If it weren't for each and every one of them, Sweat still would be profiting from his sex trafficking business.

Two street control officers were the first to get involved. One of the young girls approached the officers because she wanted out of the "game." She told them that she worked for Gary Gates, also known as Sweat, and that he beat his women regularly. Prosecutors brought her before a grand jury, and victims' advocates provided her housing and protection.

A second woman approached the street officers, confirming the first story - saying that Sweat beat her regularly. She added that he had underage girls in his "stable." Officers in the DC prostitution enforcement unit obtained a search warrant and brought an FBI agent along to interview some of the girls, who were as young as 14.

Officers collected evidence, from clothing to computers. Secret service agents learned from the hard disks on the computers that Sweat had at least 30 others working for him to run a prostitution business around the country.

Those first street patrol officers then went to nearby Baltimore and interviewed other women and girls, who told him that Sweat beat them, took their money, and forced them to engage in brutal sexual acts with them when they resisted - often in front of all the women.

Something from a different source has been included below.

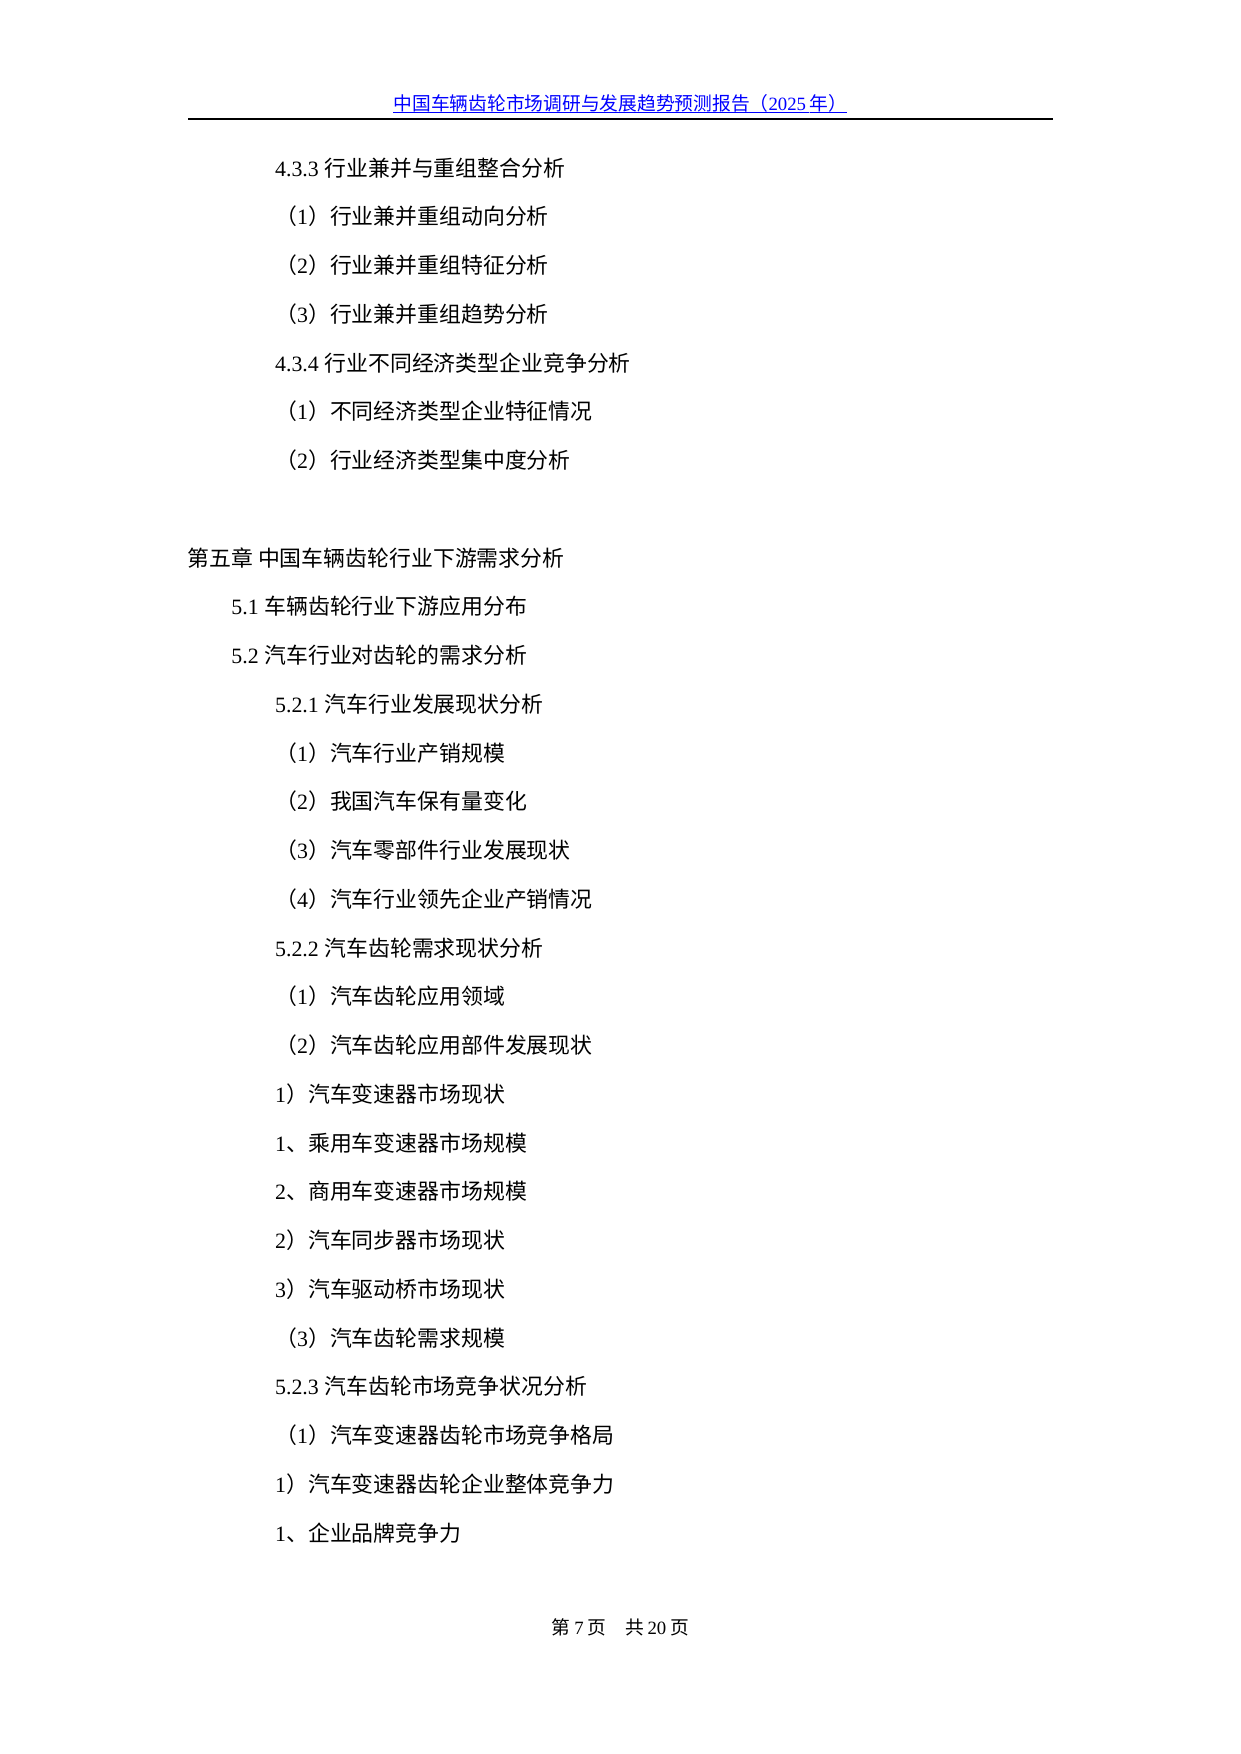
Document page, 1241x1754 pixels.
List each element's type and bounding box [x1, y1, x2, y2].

When the scene in Washington got too risky, Sweat would move his women to other cities and states. Officers in 30 law enforcement agencies in cities in every part of the country learned the same information in their interviews.

Investigators in the U.S. Attorney's Office brought in Victim Witness advocates who provided housing, protection and counseling - helping women stand up to the fear they felt in testifying for their own safety.

It's a remarkable story about collaboration - and it's just one of many stories that have and will unfold as a result of your work together.

It's not enough to identify and arrest traffickers.

It's not enough to prosecute them successfully.

It's not even enough to rescue victims.

It never will be enough until trafficking joins other forms of slavery in the history books.

Abraham Lincoln said: "Our reliance is in the love of liberty which God has planted in us. Our defense is in the spirit which prized liberty as the heritage of all."

Your work together represents no less than honoring the principles on which this country is founded.

It is our hope today that, through the training being provided by the Department of Justice, you will leave here energized with the tools necessary to work and collaborate with your fellow task force members to bring us closer to the day when human trafficking in the United States is relegated to the history books.

Thank you for your efforts and your partnership.